- [INSTRUCTIONS TO FOLLOW]
Reproduce every line below word for word for all the items, leaving the pictures out of your answer.

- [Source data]
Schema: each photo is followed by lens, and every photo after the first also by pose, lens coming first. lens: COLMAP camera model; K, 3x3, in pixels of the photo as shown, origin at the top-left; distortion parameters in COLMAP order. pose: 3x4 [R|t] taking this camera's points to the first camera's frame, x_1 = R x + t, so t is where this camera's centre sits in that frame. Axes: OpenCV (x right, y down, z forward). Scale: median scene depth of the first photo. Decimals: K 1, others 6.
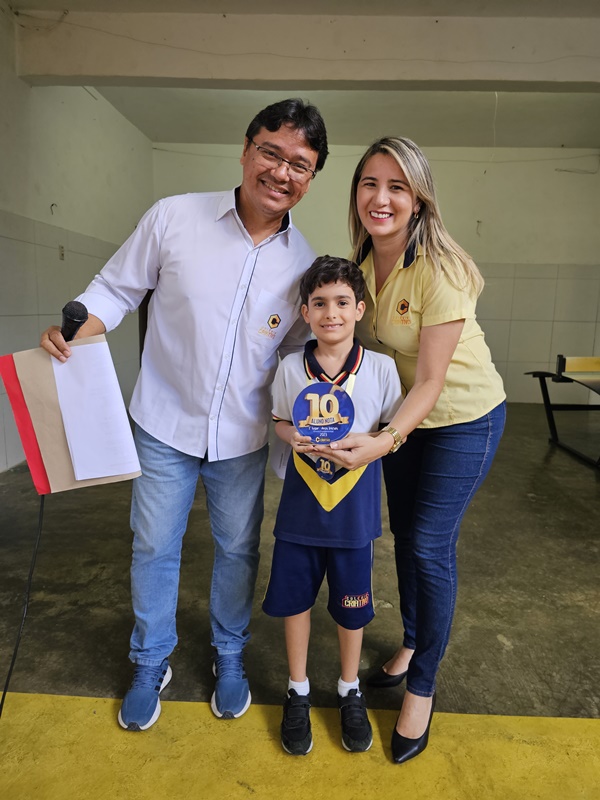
lens RADIAL K [[576.9, 0, 303.2], [0, 576.9, 395.9], [0, 0, 1]] dist [0.051439, -0.056506]
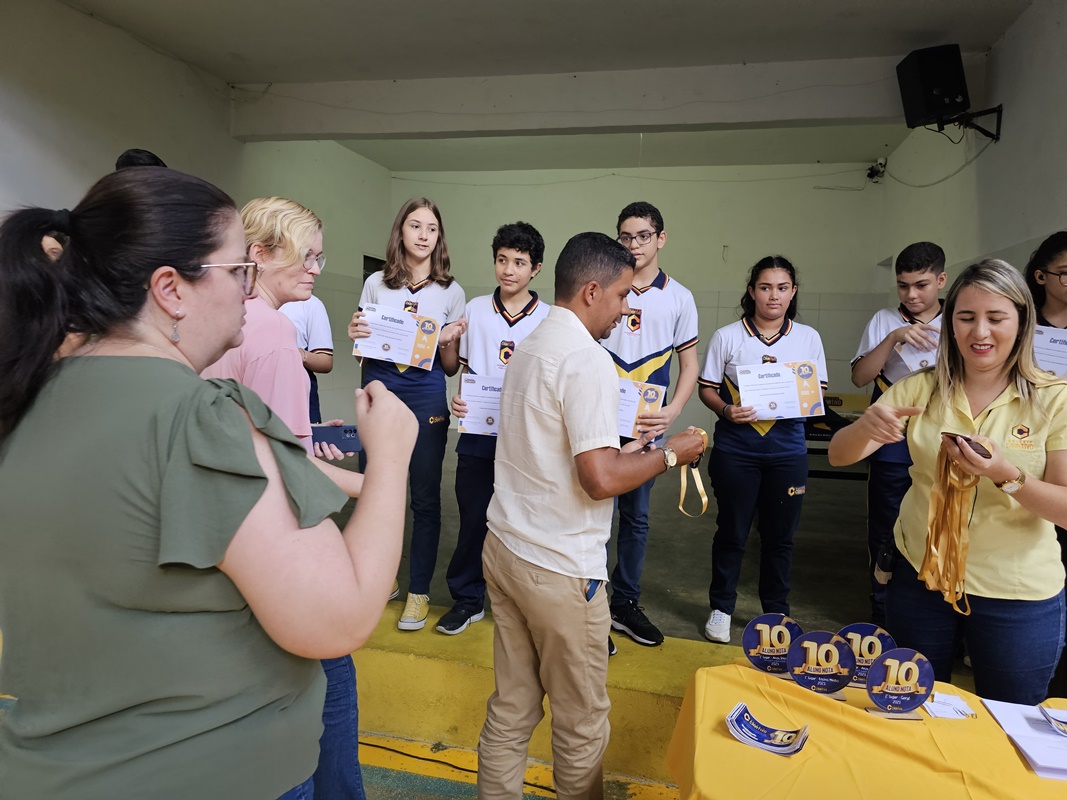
lens RADIAL K [[769.5, 0, 522.0], [0, 769.5, 405.9], [0, 0, 1]] dist [0.051439, -0.056506]
pose [[0.976616, 0.032481, -0.212525, 0.440342], [-0.047521, 0.996684, -0.066047, 0.072948], [0.209676, 0.074602, 0.974921, -0.377363]]
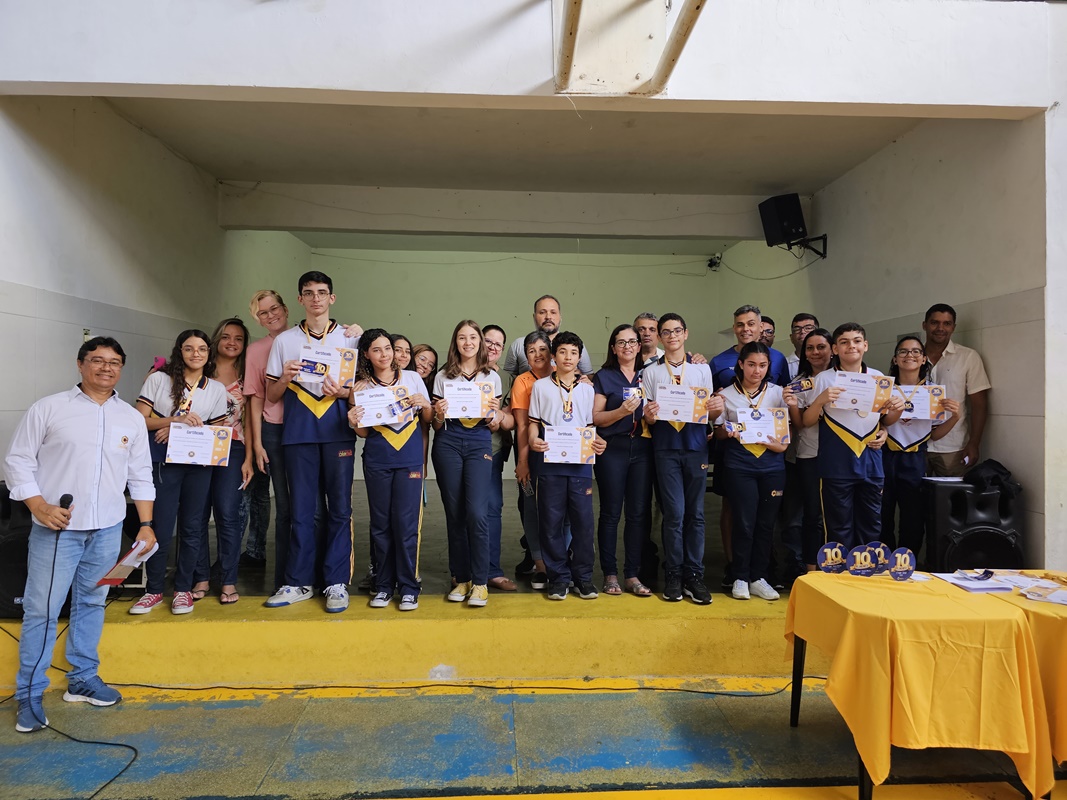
lens RADIAL K [[769.5, 0, 551.7], [0, 769.5, 391.6], [0, 0, 1]] dist [0.051439, -0.056506]
pose [[0.995896, -0.014541, 0.089326, 0.102567], [0.028186, 0.987754, -0.153455, 0.116447], [-0.086000, 0.155343, 0.984110, -0.742709]]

- [RESPONSE AREA]
Schema: each photo is followed by lens, and every photo after the first also by pose, lens coming first. lens: COLMAP camera model; K, 3x3, in pixels of the photo as shown, origin at the top-left; distortion parameters in COLMAP order. pose: 3x4 [R|t] taking this camera's points to the first camera's frame, x_1 = R x + t, so t is where this camera's centre sits in that frame. Axes: OpenCV (x right, y down, z forward). Scale: median scene depth of the first photo. Decimals: K 1, others 6.
lens RADIAL K [[576.9, 0, 303.2], [0, 576.9, 395.9], [0, 0, 1]] dist [0.051439, -0.056506]
lens RADIAL K [[769.5, 0, 522.0], [0, 769.5, 405.9], [0, 0, 1]] dist [0.051439, -0.056506]
pose [[0.976616, 0.032481, -0.212525, 0.440342], [-0.047521, 0.996684, -0.066047, 0.072948], [0.209676, 0.074602, 0.974921, -0.377363]]
lens RADIAL K [[769.5, 0, 551.7], [0, 769.5, 391.6], [0, 0, 1]] dist [0.051439, -0.056506]
pose [[0.995896, -0.014541, 0.089326, 0.102567], [0.028186, 0.987754, -0.153455, 0.116447], [-0.086000, 0.155343, 0.984110, -0.742709]]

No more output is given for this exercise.